ADR-010: Unknown Equals Error — Strict Verification
Context
When the compiler encounters a construct it cannot fully analyze — an opaque expression, an unsupported pattern, a guard beyond the current abstract domain — it must decide what to do.
| Option | User experience | Safety |
|---|---|---|
| Warn and continue | No interruption | False sense of security |
| Silently skip the check | No interruption | No guarantee whatsoever |
| Treat unknown as error | Compilation fails | No false positives |
Source: CLAUDE.md “Conventions” section — “Unknown = error. The compiler never silently
succeeds when it cannot verify.”
Decision
Unknown equals error. If a check cannot be performed because the input is outside the analyzable domain, the compiler reports an error rather than assuming correctness.
This applies uniformly: opaque expressions in guards, constructs not yet covered by validation rules, and any case where the compiler would otherwise make an optimistic assumption.

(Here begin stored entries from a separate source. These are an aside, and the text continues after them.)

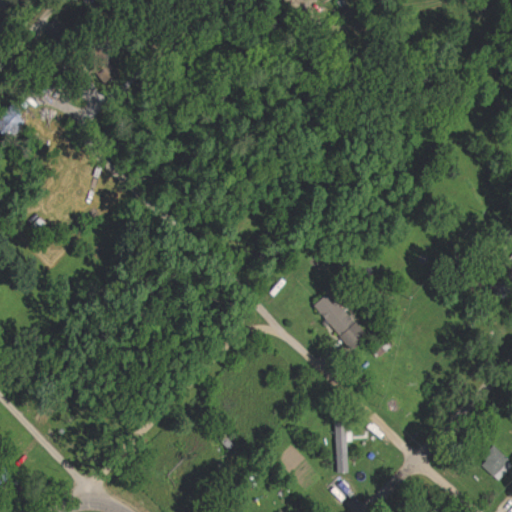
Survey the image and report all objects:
road: (43, 45)
building: (9, 121)
building: (342, 322)
road: (287, 339)
road: (169, 396)
road: (463, 412)
road: (44, 440)
building: (343, 447)
building: (495, 463)
road: (389, 486)
building: (340, 491)
road: (70, 498)
road: (105, 498)
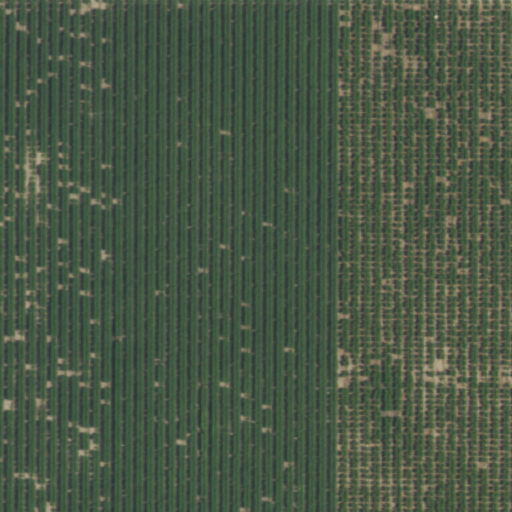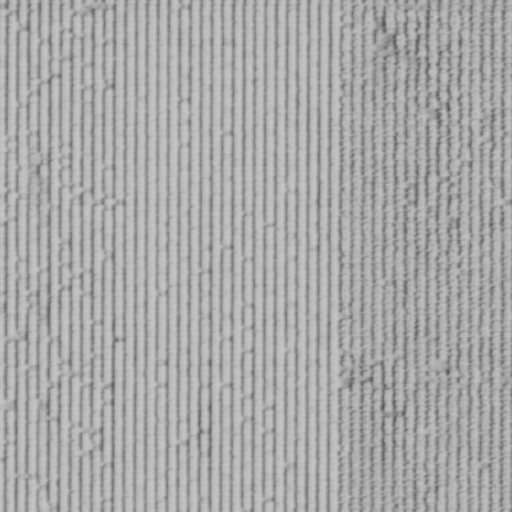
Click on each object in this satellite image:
crop: (256, 256)
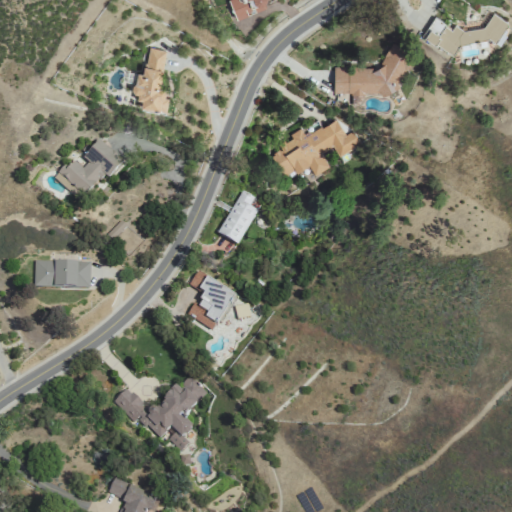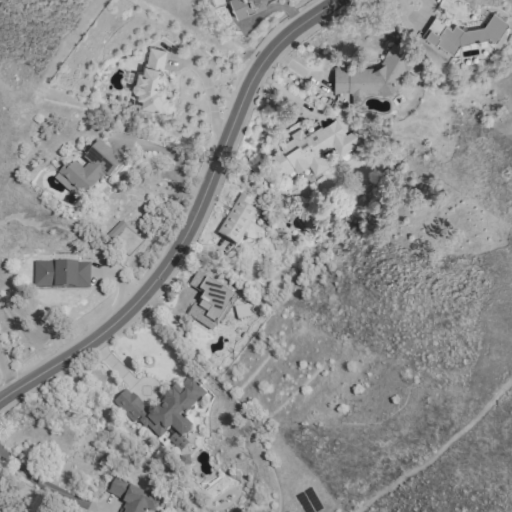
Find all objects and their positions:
building: (246, 6)
building: (462, 33)
building: (373, 74)
building: (150, 81)
road: (209, 99)
building: (312, 147)
road: (175, 159)
building: (88, 170)
building: (237, 218)
road: (195, 219)
building: (61, 274)
building: (209, 302)
road: (9, 372)
building: (165, 411)
road: (40, 475)
building: (129, 497)
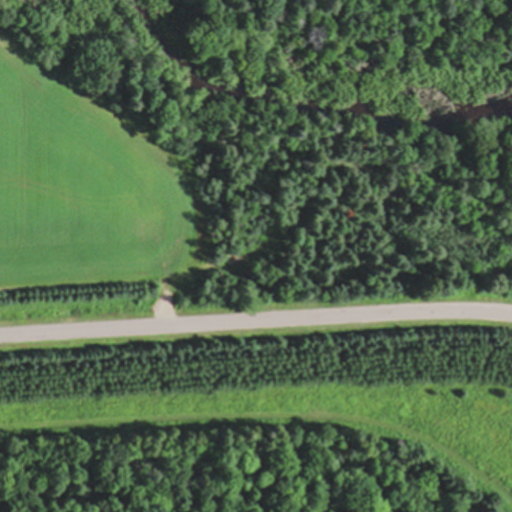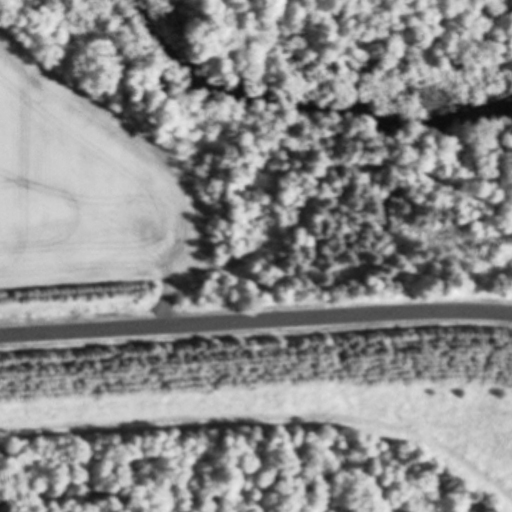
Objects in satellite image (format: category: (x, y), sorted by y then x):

Escape hatches for advanced use cases (e.g., explicitly marking a block as unchecked)
are deferred and must be explicitly designed — they are not implicit.
Consequences
Positive
- No false sense of security: if the compiler reports “valid,” it means it verified the claim, not that it gave up.
- Forces language evolution: every construct must be made analyzable or explicitly scoped out. There is no drift by neglect.
- Users can trust compiler output unconditionally within the analyzed subset.
Negative
- May reject valid programs that the compiler cannot yet analyze. The analyzable subset grows incrementally with compiler development.
- More conservative than typical compilers; some users will find the strictness surprising before escape hatch mechanisms are available.